= Extracted text =
=== Begin Enclosure ===

Each process is described internally by the Windows NT Kernel by a Process Environment Block (PEB) structure, which is opaque to the rest of the system. The PEB contains process global context, such as startup parameters, image base address, synchronization objects for process-wide synchronization, and loader data structures. Upon creation, the process is also assigned an access token called the primary token of the process. This token is used, by default, by threads associated with the process to validate themselves when they access any Windows NT object.
An object table is created for each new process object structure. This object table is either empty or a clone of the parent process object table, depending upon the arguments supplied to the system's create process routine and the inheritance attributes (
OBJ_INHERIT) for each of the objects contained within the object table for the parent process. The default access token and the base priority for a new process is the same as that of the parent process.A thread object is the entity that actually executes program code and is scheduled for execution by the Windows NT Kernel. Every thread object is associated with a process object; several threads can be associated with a single process object, which enables concurrent execution of multiple threads in a single address space. On uniprocessor systems, threads can never be executed concurrently; however, on multiprocessor systems, concurrent execution is possible and does occur.

=== End Enclosure ===

= Stored data =
=== Begin Enclosure ===

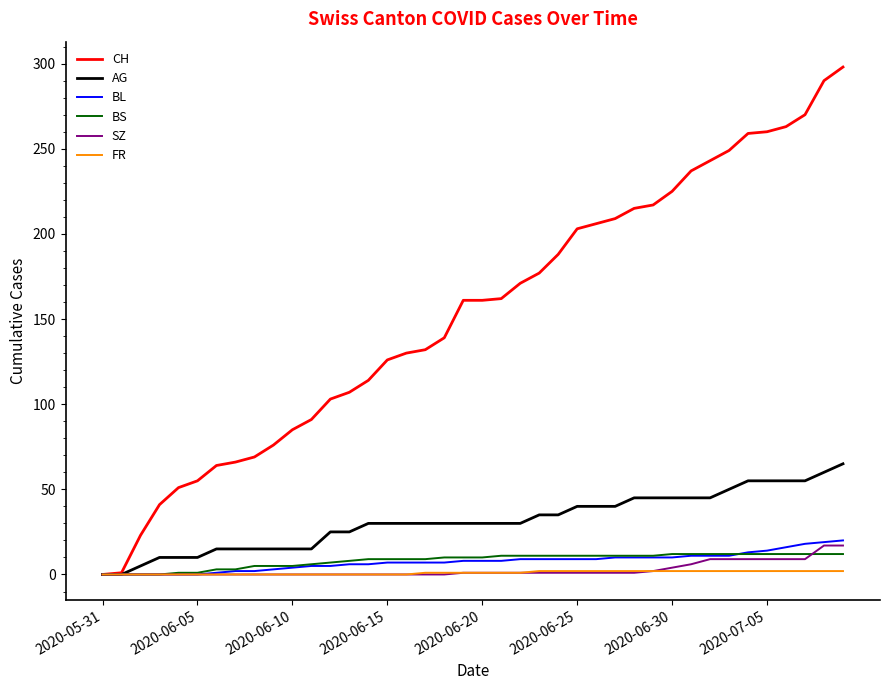

Which series has the widest spread of values?

CH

=== End Enclosure ===

= Brief 1 =
Answer these questions using the passage on Windows NT processes and threads above:
(a) What structure does the Windows NT Kernel use to describe each process internally?
(b) What is the access token assigned to a process when it is created called?
(c) On what kind of system can threads never be executed concurrently?
= Brief 2 =
Carry on the passage on Windows NT processes and threads, starting after its final sentence.

= Response area 1 =
(a) A Process Environment Block (PEB) structure.
(b) The primary token of the process.
(c) On uniprocessor systems.

= Response area 2 =
Each thread object has a thread context unique to it. This context is architecture-dependent and is typically composed of the following:
- Distinct user and kernel stacks for the thread, identified by a user stack pointer and a kernel stack pointer
- Program counter
- Processor status
- Integer and floating-point registers
- Architecture-dependent registers
You will notice that object handles and other related information about open object structures stored in the process' object table are global to all threads associated with the process. Therefore, all threads in a process can access all open handles for the process, even those opened by other threads within the process. Threads belonging to other processes can only access objects that belong to the process to which they are affiliated; any attempt to access a resource owned by another process will result in an error returned by the Object Manager component in Windows NT.[5]
Threads are typically referred to as user-mode or kernel-mode threads. Note that there is no difference in the internal representation of such threads, as far as the Windows NT operating system is concerned. The only conceptual difference between such threads is the mode of the processor when the thread typically executes code, and the virtual address range that is therefore accessible by the thread. For example, a Win32 application process contains threads that execute code while the processor is in user mode and therefore are referred to as user-mode threads. On the other hand, there is a global pool of worker threads created by the Windows NT Executive in the context of a special system process that are used to execute operating system or driver code when the processor is in kernel mode; these threads are typically referred to as kernel-mode threads.
Although user-mode threads typically execute code with the processor in user mode, they often request system services, such as file I/O, which result in the processor executing a trap and entering kernel mode to execute the file system code that will service the I/O request. Notice that the user-mode thread is now executing operating system (file system driver) code with the processor in kernel mode, with all the rights and privileges that exist while the processor in this state. While executing in kernel mode, the thread can access kernel virtual addresses and perform operations that are otherwise always denied while the processor is in user mode.
Execution contexts
Consider a kernel-mode driver that you develop. The fact that this is a kernel-mode driver tells us that, while the code is being executed, the processor will be in kernel mode and will therefore be able to access the kernel virtual address range. You might wonder which set of threads will execute the code that you develop. Will it be some special thread that you would have to create, or will it be a user-mode thread that requests services from your driver, or will it be a thread on loan from the pool of system worker threads I referred to earlier?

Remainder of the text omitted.